- Selling frenzy
Throughout the summer, the US housing market began to cool and many sub-prime lenders were no longer able to pay the increasing payments on their loans. As house values declined rather than increased, mortgage refinancing became impossible, and many lenders were forced to foreclose on their homes, according to press reports.
Wall Street investors from around the world became increasingly concerned and began selling off the packaged securities that contained sub-prime mortgages in large numbers.
- The money belt tightens
The mass sell-offs led to a lack of liquidity - cash - in the market as investors shied from financing risky investments and preferred to pour funds into more traditionally secure holdings such as US treasury bonds and eurozone backed government bonds.
As a result, many companies faced a lack of short-term financing as funds in the market began to freeze up.
- The Fed and ECB step in
In an apparent acknowledgement of the severity of the liquidity crisis and to calm investor fears, the US Federal Reserve Bank (Fed) cut interest rates and injected more than $40 billion into the financial markets.
The European Central Bank (ECB) surprised investors on 09 August when it offered an unlimited amount of funds to the banking system, according to the Wall Street Journal. The ECB has so far poured some €200bn - more than after the terrorist attacks of 11 September 2001 - into financial markets in order to stave off a wider crisis.

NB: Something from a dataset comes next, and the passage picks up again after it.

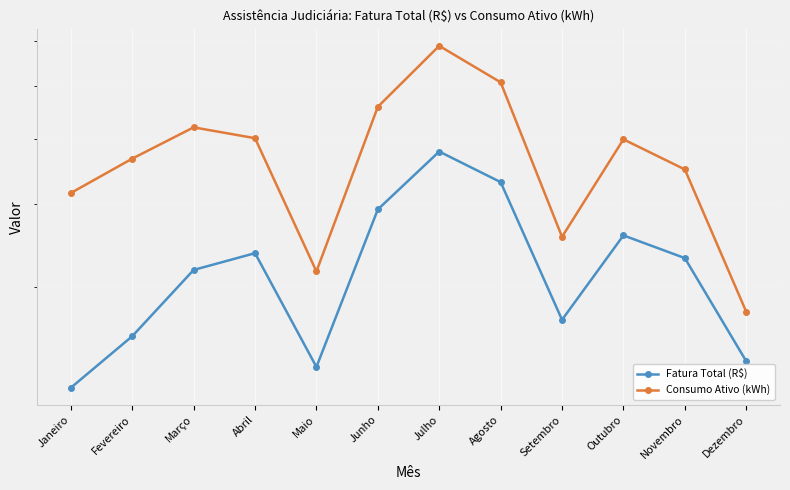

Is it true that Consumo Ativo (kWh) equals 467.0 at Fevereiro?

True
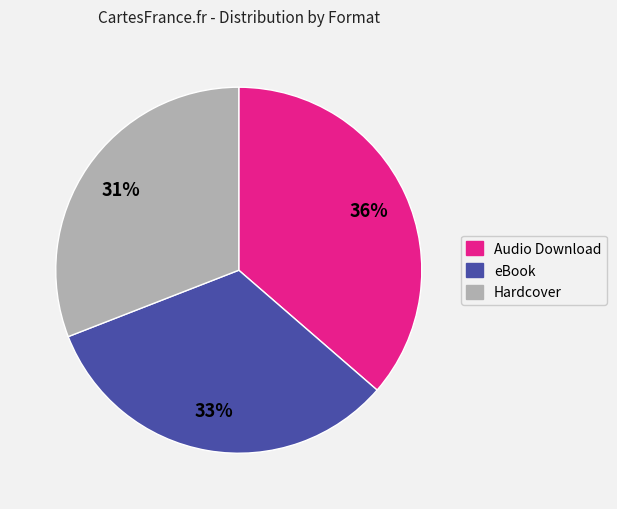

Does Audio Download account for over 50% of the chart?

No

On 6 September, the ECB Governing Council will meet to decide whether or not to raise the eurozone benchmark interest rate from the current 4% to 4.25%. A rate increase was anticipated before the crisis, but according to press reports there is now wide speculation that the bank will be forced to maintain the current rate in order to prevent a slow-down of the economy.

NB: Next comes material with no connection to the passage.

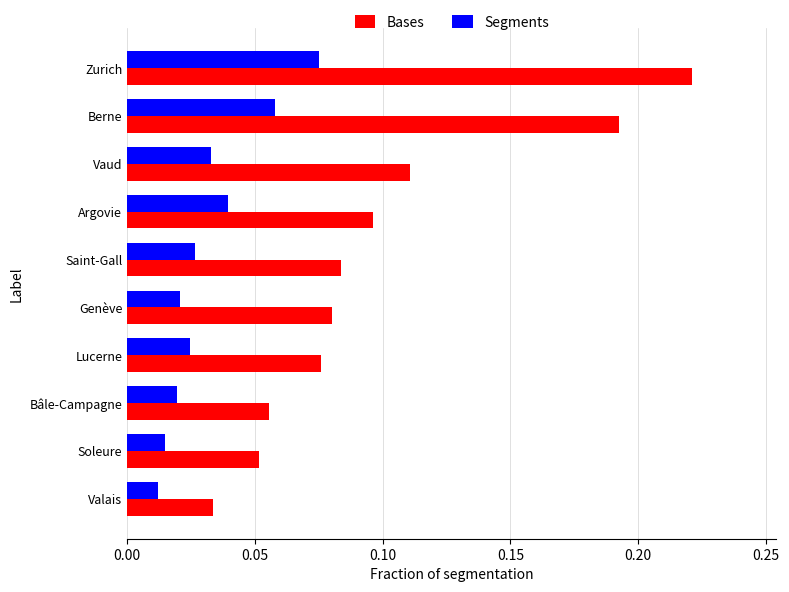

What is the sum of all Bases values?

1.0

- Rating agencies: culprits or scapegoats?
In July, EU Internal Market Commissioner Charlie McCreevy met with senior executives from Standard & Poor's and criticised the role of this and other rating agencies in encouraging investment in questionable securities. McCreevy has called for a meeting of European securities regulators in September.
Press reports indicate that many investors are also pointing their fingers at rating agencies for classifying poor investments as "A" grade securities, a classificiation usually reserved for only the best investments.
But other observers point out that the "blame" for the crisis must be spread to include hedge fund managers, large mortgage companies and banks, and officials in the US government who adopted an excessively hands-off approach to the managment of US financial markets.
The Commission is not expected to consider any new legislation to prevent future market instability until after an April 2008 review of the International Organisation of Securities Commissions’ code of conduct.